Records for processing.
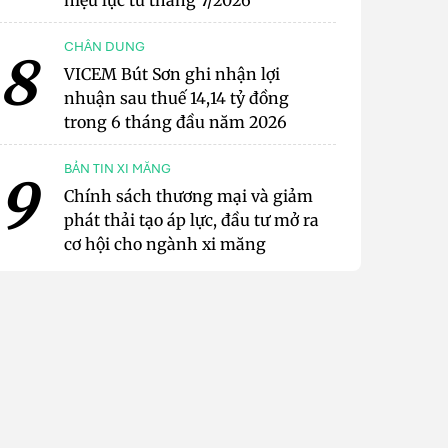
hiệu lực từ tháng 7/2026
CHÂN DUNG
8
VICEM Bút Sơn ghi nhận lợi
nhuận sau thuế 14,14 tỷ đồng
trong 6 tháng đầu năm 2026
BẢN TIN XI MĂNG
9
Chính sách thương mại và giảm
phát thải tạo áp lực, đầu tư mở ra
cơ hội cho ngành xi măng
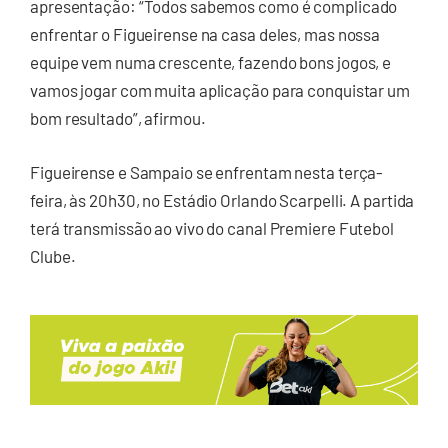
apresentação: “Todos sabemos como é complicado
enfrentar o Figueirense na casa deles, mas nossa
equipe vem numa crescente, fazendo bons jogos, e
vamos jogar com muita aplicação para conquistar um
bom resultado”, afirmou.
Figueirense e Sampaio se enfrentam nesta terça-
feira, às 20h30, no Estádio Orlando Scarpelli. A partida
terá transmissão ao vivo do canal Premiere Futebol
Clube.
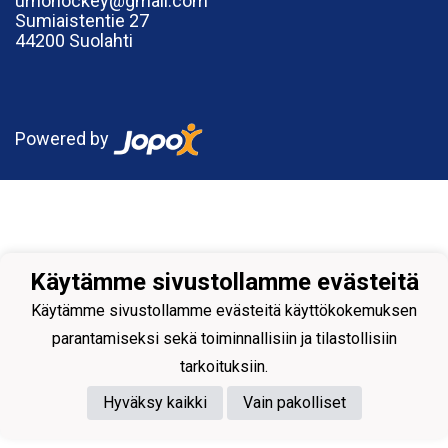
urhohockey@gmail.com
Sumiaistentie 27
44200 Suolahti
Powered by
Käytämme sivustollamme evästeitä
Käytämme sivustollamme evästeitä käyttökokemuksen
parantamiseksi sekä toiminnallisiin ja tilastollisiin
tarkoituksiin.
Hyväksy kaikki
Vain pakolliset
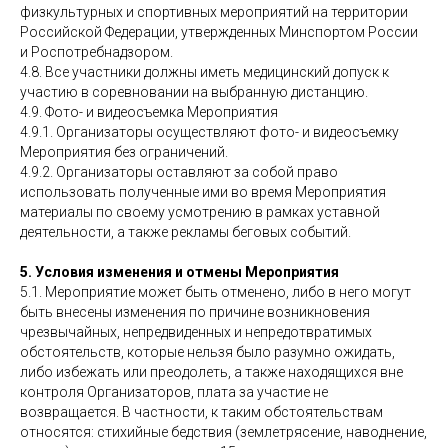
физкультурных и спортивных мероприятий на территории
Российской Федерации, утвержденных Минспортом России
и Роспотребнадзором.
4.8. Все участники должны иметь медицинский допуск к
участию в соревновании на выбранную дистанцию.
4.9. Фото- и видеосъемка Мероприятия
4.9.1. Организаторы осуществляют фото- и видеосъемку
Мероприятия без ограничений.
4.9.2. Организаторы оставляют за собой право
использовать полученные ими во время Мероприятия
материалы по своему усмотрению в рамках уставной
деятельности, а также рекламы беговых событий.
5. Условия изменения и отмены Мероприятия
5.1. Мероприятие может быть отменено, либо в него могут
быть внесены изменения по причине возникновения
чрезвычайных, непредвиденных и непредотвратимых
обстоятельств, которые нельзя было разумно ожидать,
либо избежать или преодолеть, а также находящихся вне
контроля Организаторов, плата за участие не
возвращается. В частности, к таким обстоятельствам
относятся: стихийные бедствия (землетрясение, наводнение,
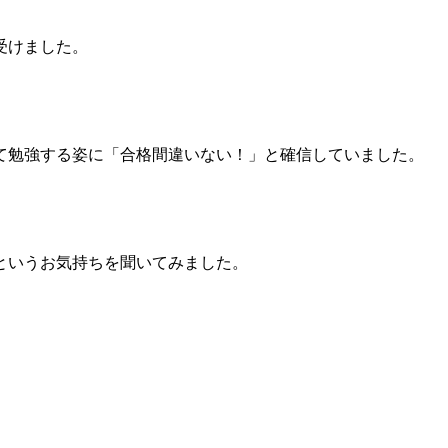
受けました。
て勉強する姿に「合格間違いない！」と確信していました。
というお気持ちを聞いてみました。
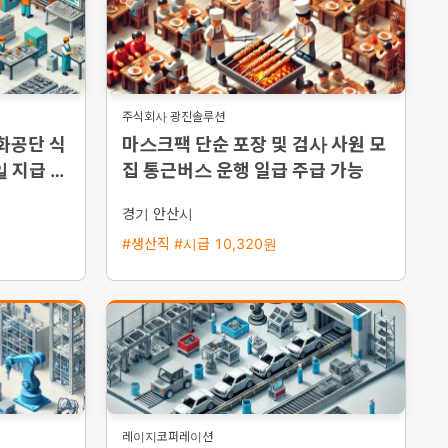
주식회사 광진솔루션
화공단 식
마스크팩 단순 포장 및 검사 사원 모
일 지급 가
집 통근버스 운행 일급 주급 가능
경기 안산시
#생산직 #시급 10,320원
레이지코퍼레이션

...

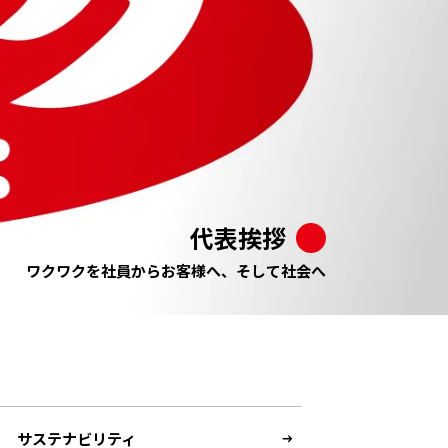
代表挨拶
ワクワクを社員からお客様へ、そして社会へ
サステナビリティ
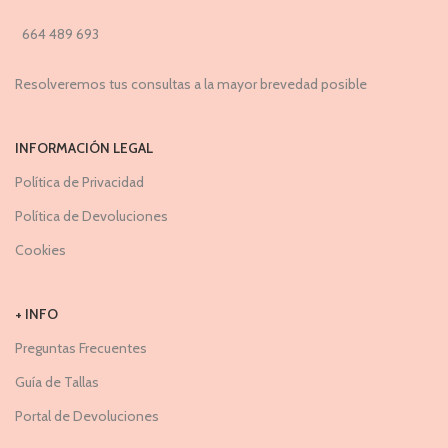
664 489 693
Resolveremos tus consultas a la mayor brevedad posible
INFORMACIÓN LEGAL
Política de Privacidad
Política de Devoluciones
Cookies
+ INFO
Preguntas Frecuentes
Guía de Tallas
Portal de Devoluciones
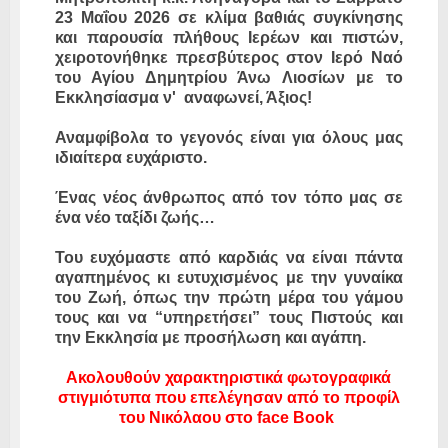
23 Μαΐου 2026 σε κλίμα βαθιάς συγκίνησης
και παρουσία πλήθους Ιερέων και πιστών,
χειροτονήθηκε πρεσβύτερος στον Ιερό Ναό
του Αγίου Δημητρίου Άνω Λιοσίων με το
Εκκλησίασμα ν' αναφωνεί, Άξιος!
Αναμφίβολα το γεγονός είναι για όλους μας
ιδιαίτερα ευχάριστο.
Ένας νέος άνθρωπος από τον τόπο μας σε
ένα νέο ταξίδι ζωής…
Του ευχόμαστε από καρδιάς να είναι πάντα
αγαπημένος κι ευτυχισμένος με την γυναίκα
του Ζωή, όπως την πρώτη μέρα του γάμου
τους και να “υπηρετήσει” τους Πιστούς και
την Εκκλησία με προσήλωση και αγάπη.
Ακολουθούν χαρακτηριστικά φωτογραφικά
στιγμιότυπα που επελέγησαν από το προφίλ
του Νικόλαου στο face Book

* * *

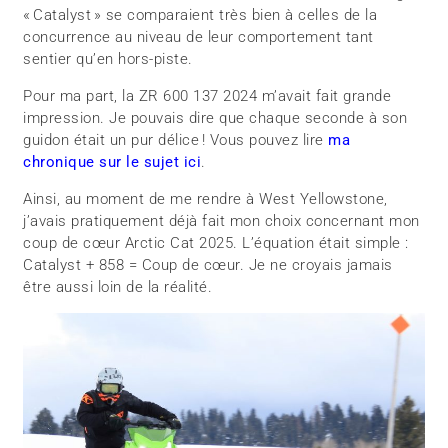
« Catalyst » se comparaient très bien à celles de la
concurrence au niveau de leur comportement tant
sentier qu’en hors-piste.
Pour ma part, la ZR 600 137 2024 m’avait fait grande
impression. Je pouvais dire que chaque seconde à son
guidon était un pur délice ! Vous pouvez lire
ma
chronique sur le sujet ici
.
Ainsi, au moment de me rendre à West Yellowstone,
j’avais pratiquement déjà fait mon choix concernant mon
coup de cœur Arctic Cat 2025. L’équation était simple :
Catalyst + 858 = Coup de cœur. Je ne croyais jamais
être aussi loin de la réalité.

What to work on. Quote the records word for word, starting at the line containing "hiệu lực từ tháng 7/2026" and ending at the line containing "というお気持ちを聞いてみました。". Leave the pictures out of your answer.

Solution.
hiệu lực từ tháng 7/2026
CHÂN DUNG
8
VICEM Bút Sơn ghi nhận lợi
nhuận sau thuế 14,14 tỷ đồng
trong 6 tháng đầu năm 2026
BẢN TIN XI MĂNG
9
Chính sách thương mại và giảm
phát thải tạo áp lực, đầu tư mở ra
cơ hội cho ngành xi măng
apresentação: “Todos sabemos como é complicado
enfrentar o Figueirense na casa deles, mas nossa
equipe vem numa crescente, fazendo bons jogos, e
vamos jogar com muita aplicação para conquistar um
bom resultado”, afirmou.
Figueirense e Sampaio se enfrentam nesta terça-
feira, às 20h30, no Estádio Orlando Scarpelli. A partida
terá transmissão ao vivo do canal Premiere Futebol
Clube.
urhohockey@gmail.com
Sumiaistentie 27
44200 Suolahti
Powered by
Käytämme sivustollamme evästeitä
Käytämme sivustollamme evästeitä käyttökokemuksen
parantamiseksi sekä toiminnallisiin ja tilastollisiin
tarkoituksiin.
Hyväksy kaikki
Vain pakolliset
физкультурных и спортивных мероприятий на территории
Российской Федерации, утвержденных Минспортом России
и Роспотребнадзором.
4.8. Все участники должны иметь медицинский допуск к
участию в соревновании на выбранную дистанцию.
4.9. Фото- и видеосъемка Мероприятия
4.9.1. Организаторы осуществляют фото- и видеосъемку
Мероприятия без ограничений.
4.9.2. Организаторы оставляют за собой право
использовать полученные ими во время Мероприятия
материалы по своему усмотрению в рамках уставной
деятельности, а также рекламы беговых событий.
5. Условия изменения и отмены Мероприятия
5.1. Мероприятие может быть отменено, либо в него могут
быть внесены изменения по причине возникновения
чрезвычайных, непредвиденных и непредотвратимых
обстоятельств, которые нельзя было разумно ожидать,
либо избежать или преодолеть, а также находящихся вне
контроля Организаторов, плата за участие не
возвращается. В частности, к таким обстоятельствам
относятся: стихийные бедствия (землетрясение, наводнение,
受けました。
て勉強する姿に「合格間違いない！」と確信していました。
というお気持ちを聞いてみました。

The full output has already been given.